Exercise passage:
______________________________

RE: Optional triples and may-bind variables from Seaborne, Andy on 2004-05-13 (public-rdf-dawg@w3.org from April to June 2004)

From: Seaborne, Andy <andy.seaborne@hp.com>
Date: Thu, 13 May 2004 11:25:17 +0100
To: "'Rob Shearer'" <Rob.Shearer@networkinference.com>, "'RDF Data Access Working Group'" <public-rdf-dawg@w3.org>
Cc: "'Pat Hayes'" <phayes@ihmc.us>
Message-ID: <000f01c438d4$97340ed0$0a01a8c0@atlas>

-------- Original Message --------
> From: public-rdf-dawg-request@w3.org <>
> Date: 11 May 2004 18:33
> 
> There has been some discussion of so-called "may-bind"
> variables, and this discussion has been distilled into
> candidate requirement 3.6. My understanding all along was
> that it was Pay Hayes' implementation experience which was
> driving this, but it became clear to me during today's
> teleconference that what he has implemented and what this
> requirement addresses are two very very different things.

______________________________

Data extract:
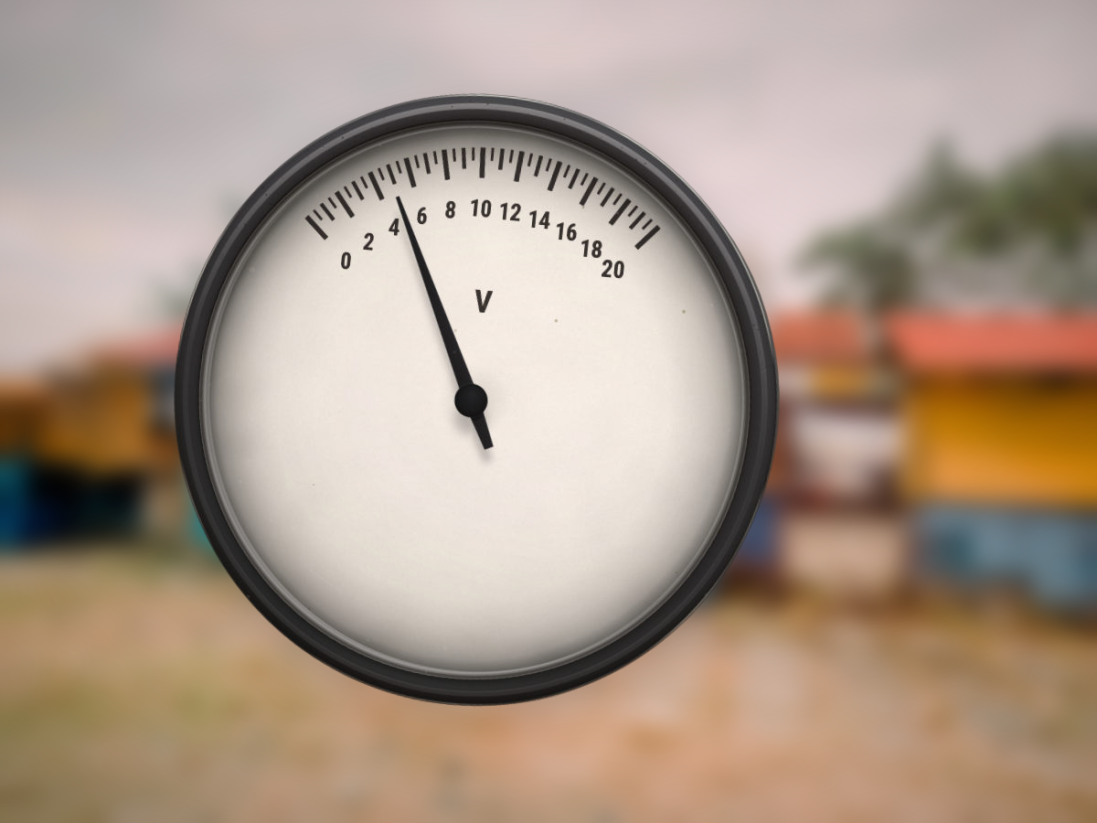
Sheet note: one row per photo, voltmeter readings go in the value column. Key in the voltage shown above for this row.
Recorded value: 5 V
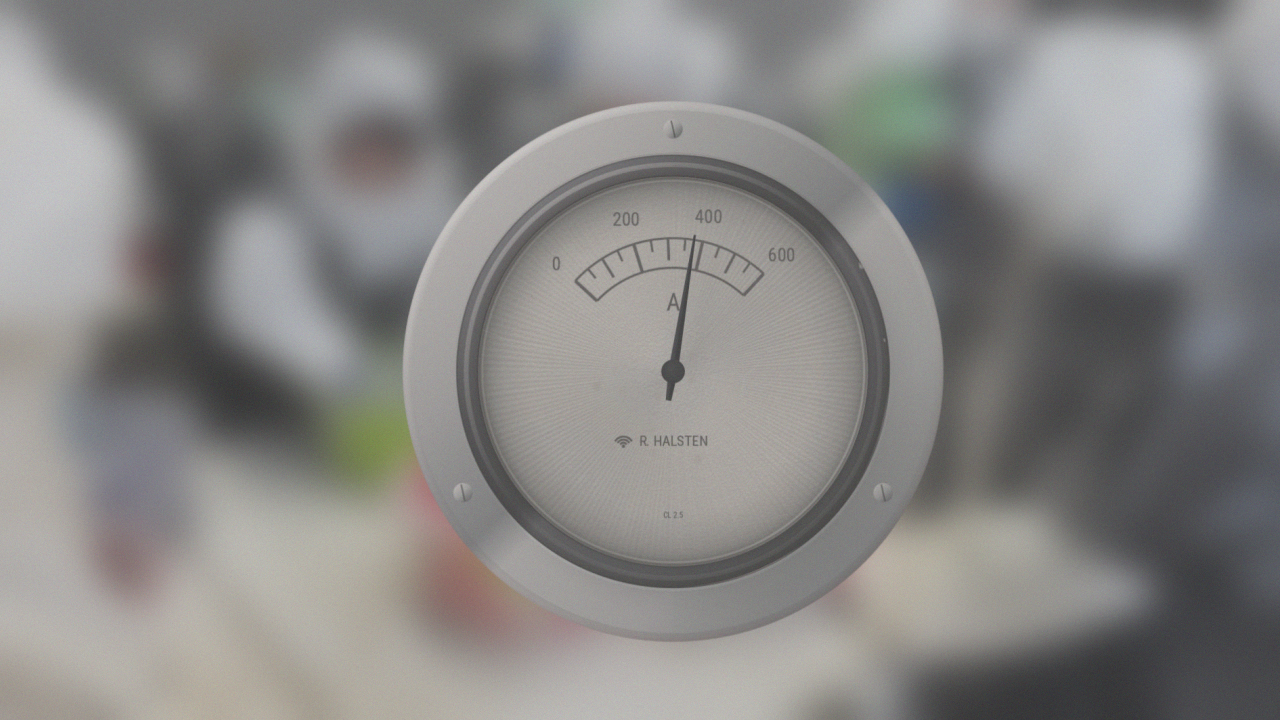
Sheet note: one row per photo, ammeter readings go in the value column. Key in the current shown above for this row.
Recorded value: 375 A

______________________________

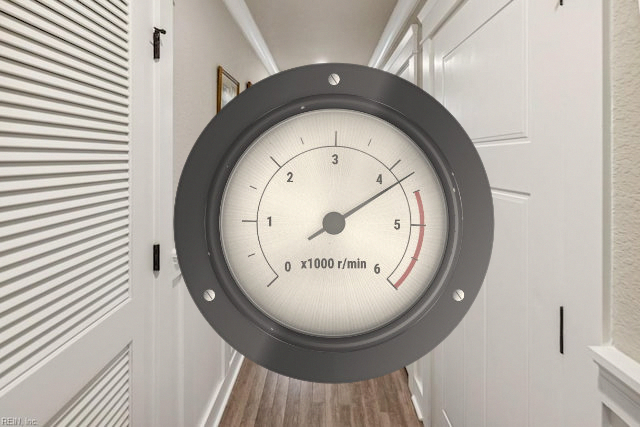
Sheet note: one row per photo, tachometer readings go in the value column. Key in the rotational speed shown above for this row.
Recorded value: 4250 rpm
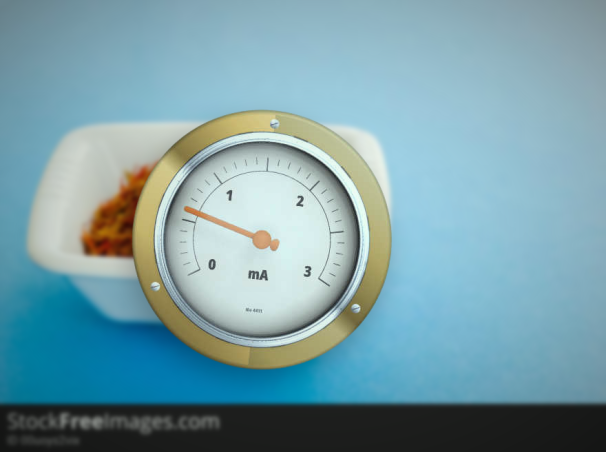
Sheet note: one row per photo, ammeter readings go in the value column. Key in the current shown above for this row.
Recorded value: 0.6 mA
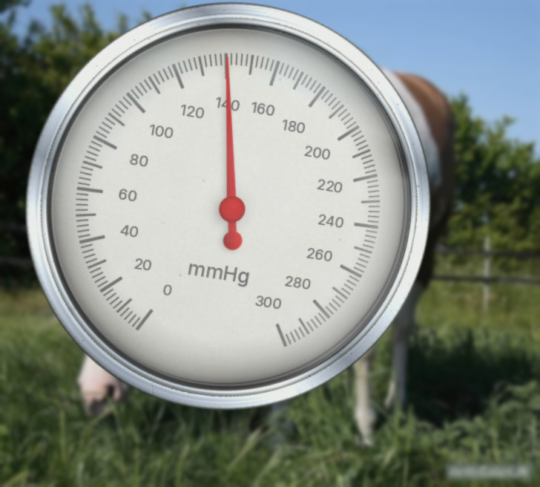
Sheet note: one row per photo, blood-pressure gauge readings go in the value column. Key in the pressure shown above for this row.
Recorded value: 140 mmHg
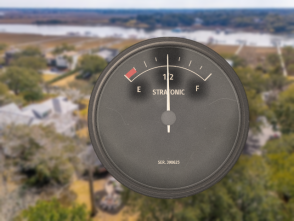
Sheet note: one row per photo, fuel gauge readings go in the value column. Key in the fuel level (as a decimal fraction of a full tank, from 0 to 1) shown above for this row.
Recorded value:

______________________________

Work instructions:
Continue the email about may-bind variables with the next few sentences after its last one.

Answer section:
I agree - Pat's talk in the telecon brough home to me that they are
different.  Optional triples give rise to variables that may be unbound but
for different reasons.

> 
> Several logic-based query languages have the notion of
> "distinguished" and "undistinguished" variables.
> Distinguished variables are those for which a binding to a
> concrete name in the underlying data set must be established,
> while undistinguished variables don't necessarily need a
> concrete binding. Undistinguished variables, however, still
> must be known to exist: their relationships with the
> distinguished variables are still predicates which need to be
> fulfilled. My understanding of the DQL implementation is that
> "may-bind" variables simply allow the system to return a
> concrete binding for such an undistinguished variable if it happens to
> come across one. 
> 
> In plain RDF the details are quite straightforward:
> "undistinguished" variables may be matched against bnodes or
> regular nodes, while "distinguished" variables may only match
> against regular nodes. A "may-bind" variable would be a
> variable which can match against either bnodes or regular
> nodes, but which returns a binding in the result set if the
> match is against a regular node. Note that in this case the
> existence of bnodes very much affects the results of a query.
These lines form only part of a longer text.